The problem, however, is “the SIV process was not designed for an emergency — it's very slow,” he said. “Typically it took a year or two [and] nothing was done in the previous administration to speed that up. At the beginning of the Biden administration, the State Department took some steps that shrunk the time to about eight months — still way too long.”

The Pentagon has also taken steps to help the State Department process SIV applications faster, creating “an enormous database … to try to speed up the confirmation of employment” necessary for special immigrant visas, Kahl said.

Meanwhile, about 53,000 Afghans are awaiting visa processing at eight military installations in the United States and about another 3,500 at bases in the Middle East and Europe, chief Pentagon spokesman John Kirby said Monday.

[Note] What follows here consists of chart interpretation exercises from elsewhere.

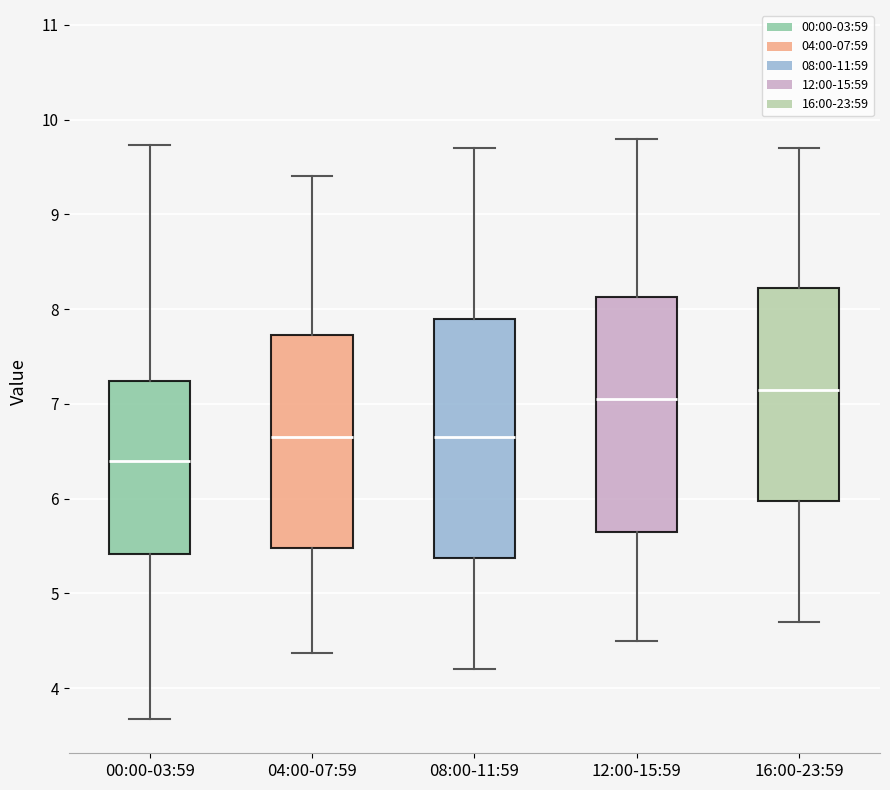

Where does the lower whisker of the box for 16:00-23:59 end on the y-axis? The values are not printed on the chart, so give them approximately, as read against the axis.

4.7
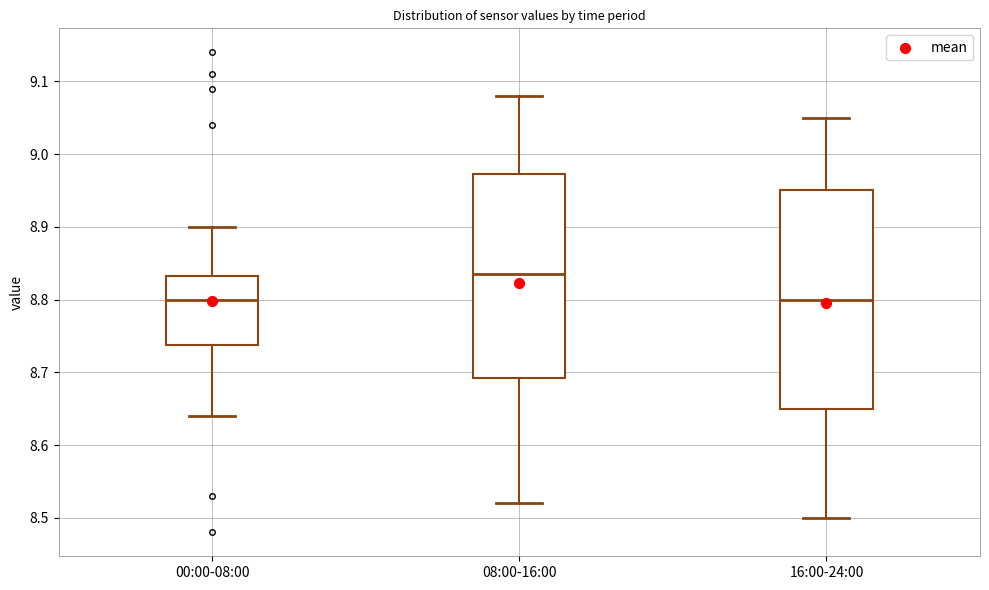

Reading left to right, transcribe this box plot: for each box, give where its median line is, the range the box spans, and where its two whiskers end, as read against the y-axis. The values are not printed on the chart, so give them approximately, as read against the axis.

00:00-08:00: median 8.80, box 8.74 to 8.83, whiskers 8.64 to 8.90
08:00-16:00: median 8.84, box 8.69 to 8.97, whiskers 8.52 to 9.08
16:00-24:00: median 8.80, box 8.65 to 8.95, whiskers 8.50 to 9.05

More than 6,000 have completed the process and have resettled in the U.S. since evacuation efforts began in late July, Kirby said.

Honestly, it is in the best interests of the Taliban to let the Special Immigrant Visa applicants and their families migrate to the U.S.  These individuals are among the most capable people in the country with an inclination to be pro-Western and anti-Taliban. Their departure would greatly weaken any potential insurgency against the Taliban by people who felt allegiance to the U.S. installed Afghan government that the Taliban toppled or that seeks a new regime to replace the Taliban along the same liens. In short, allowing them to leave would remove a thorn from their sides. 

It would also discourage the U.S. from considering future involvement of any kind in Afghanistan out of guilt for the harm it caused by leaving so many people behind.

But whether the Taliban will see the wisdom in this course of action, and allow it to overcome a desire to inflict vengeance on people who provided aid and comfort to their deadly foreign backed enemies for two decades, remains to be seen.